PROBLEM TO SOLVE: Repeat each record word for word.

LISTED RECORDS:

- - -

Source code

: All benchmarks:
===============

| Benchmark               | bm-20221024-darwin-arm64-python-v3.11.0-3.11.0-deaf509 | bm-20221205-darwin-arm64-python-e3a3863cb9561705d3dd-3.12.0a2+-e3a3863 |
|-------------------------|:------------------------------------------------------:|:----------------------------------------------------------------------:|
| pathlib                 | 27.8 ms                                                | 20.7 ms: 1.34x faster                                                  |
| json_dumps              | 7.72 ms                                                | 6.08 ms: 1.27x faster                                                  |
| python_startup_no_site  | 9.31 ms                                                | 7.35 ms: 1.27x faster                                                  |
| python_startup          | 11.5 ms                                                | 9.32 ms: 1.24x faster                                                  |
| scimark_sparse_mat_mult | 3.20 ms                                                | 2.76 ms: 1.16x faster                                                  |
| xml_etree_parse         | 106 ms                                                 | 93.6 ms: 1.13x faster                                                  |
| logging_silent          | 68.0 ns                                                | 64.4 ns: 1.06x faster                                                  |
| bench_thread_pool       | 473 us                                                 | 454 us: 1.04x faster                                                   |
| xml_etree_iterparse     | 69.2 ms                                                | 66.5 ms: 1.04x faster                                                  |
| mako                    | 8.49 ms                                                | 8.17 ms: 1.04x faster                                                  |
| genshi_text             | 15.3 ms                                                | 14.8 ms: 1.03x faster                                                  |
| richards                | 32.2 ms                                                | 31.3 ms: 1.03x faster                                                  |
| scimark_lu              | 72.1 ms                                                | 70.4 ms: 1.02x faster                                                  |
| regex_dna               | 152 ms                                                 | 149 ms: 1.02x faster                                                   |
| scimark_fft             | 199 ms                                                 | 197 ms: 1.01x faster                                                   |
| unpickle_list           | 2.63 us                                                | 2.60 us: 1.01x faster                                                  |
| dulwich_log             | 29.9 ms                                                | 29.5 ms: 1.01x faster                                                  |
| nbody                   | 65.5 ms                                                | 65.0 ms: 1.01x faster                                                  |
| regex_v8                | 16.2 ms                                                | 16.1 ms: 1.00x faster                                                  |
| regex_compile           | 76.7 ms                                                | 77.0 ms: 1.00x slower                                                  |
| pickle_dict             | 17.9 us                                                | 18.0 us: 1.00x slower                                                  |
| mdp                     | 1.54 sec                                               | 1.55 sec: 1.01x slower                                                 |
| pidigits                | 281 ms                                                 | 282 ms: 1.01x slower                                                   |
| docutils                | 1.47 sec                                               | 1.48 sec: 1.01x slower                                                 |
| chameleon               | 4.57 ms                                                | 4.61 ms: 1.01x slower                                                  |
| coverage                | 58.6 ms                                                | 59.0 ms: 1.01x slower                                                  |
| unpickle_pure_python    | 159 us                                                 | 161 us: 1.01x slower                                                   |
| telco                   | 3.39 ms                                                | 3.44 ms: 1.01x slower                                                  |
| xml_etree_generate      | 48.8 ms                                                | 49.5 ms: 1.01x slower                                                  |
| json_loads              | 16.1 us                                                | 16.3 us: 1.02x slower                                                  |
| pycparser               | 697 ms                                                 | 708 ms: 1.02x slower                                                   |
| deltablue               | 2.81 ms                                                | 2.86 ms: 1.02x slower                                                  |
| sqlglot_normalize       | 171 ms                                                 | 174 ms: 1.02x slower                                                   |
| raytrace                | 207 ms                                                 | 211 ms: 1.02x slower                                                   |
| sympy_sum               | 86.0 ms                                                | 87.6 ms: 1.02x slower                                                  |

- - -

RESULT:
Source code

: All benchmarks:
===============

| Benchmark               | bm-20221024-darwin-arm64-python-v3.11.0-3.11.0-deaf509 | bm-20221205-darwin-arm64-python-e3a3863cb9561705d3dd-3.12.0a2+-e3a3863 |
|-------------------------|:------------------------------------------------------:|:----------------------------------------------------------------------:|
| pathlib                 | 27.8 ms                                                | 20.7 ms: 1.34x faster                                                  |
| json_dumps              | 7.72 ms                                                | 6.08 ms: 1.27x faster                                                  |
| python_startup_no_site  | 9.31 ms                                                | 7.35 ms: 1.27x faster                                                  |
| python_startup          | 11.5 ms                                                | 9.32 ms: 1.24x faster                                                  |
| scimark_sparse_mat_mult | 3.20 ms                                                | 2.76 ms: 1.16x faster                                                  |
| xml_etree_parse         | 106 ms                                                 | 93.6 ms: 1.13x faster                                                  |
| logging_silent          | 68.0 ns                                                | 64.4 ns: 1.06x faster                                                  |
| bench_thread_pool       | 473 us                                                 | 454 us: 1.04x faster                                                   |
| xml_etree_iterparse     | 69.2 ms                                                | 66.5 ms: 1.04x faster                                                  |
| mako                    | 8.49 ms                                                | 8.17 ms: 1.04x faster                                                  |
| genshi_text             | 15.3 ms                                                | 14.8 ms: 1.03x faster                                                  |
| richards                | 32.2 ms                                                | 31.3 ms: 1.03x faster                                                  |
| scimark_lu              | 72.1 ms                                                | 70.4 ms: 1.02x faster                                                  |
| regex_dna               | 152 ms                                                 | 149 ms: 1.02x faster                                                   |
| scimark_fft             | 199 ms                                                 | 197 ms: 1.01x faster                                                   |
| unpickle_list           | 2.63 us                                                | 2.60 us: 1.01x faster                                                  |
| dulwich_log             | 29.9 ms                                                | 29.5 ms: 1.01x faster                                                  |
| nbody                   | 65.5 ms                                                | 65.0 ms: 1.01x faster                                                  |
| regex_v8                | 16.2 ms                                                | 16.1 ms: 1.00x faster                                                  |
| regex_compile           | 76.7 ms                                                | 77.0 ms: 1.00x slower                                                  |
| pickle_dict             | 17.9 us                                                | 18.0 us: 1.00x slower                                                  |
| mdp                     | 1.54 sec                                               | 1.55 sec: 1.01x slower                                                 |
| pidigits                | 281 ms                                                 | 282 ms: 1.01x slower                                                   |
| docutils                | 1.47 sec                                               | 1.48 sec: 1.01x slower                                                 |
| chameleon               | 4.57 ms                                                | 4.61 ms: 1.01x slower                                                  |
| coverage                | 58.6 ms                                                | 59.0 ms: 1.01x slower                                                  |
| unpickle_pure_python    | 159 us                                                 | 161 us: 1.01x slower                                                   |
| telco                   | 3.39 ms                                                | 3.44 ms: 1.01x slower                                                  |
| xml_etree_generate      | 48.8 ms                                                | 49.5 ms: 1.01x slower                                                  |
| json_loads              | 16.1 us                                                | 16.3 us: 1.02x slower                                                  |
| pycparser               | 697 ms                                                 | 708 ms: 1.02x slower                                                   |
| deltablue               | 2.81 ms                                                | 2.86 ms: 1.02x slower                                                  |
| sqlglot_normalize       | 171 ms                                                 | 174 ms: 1.02x slower                                                   |
| raytrace                | 207 ms                                                 | 211 ms: 1.02x slower                                                   |
| sympy_sum               | 86.0 ms                                                | 87.6 ms: 1.02x slower                                                  |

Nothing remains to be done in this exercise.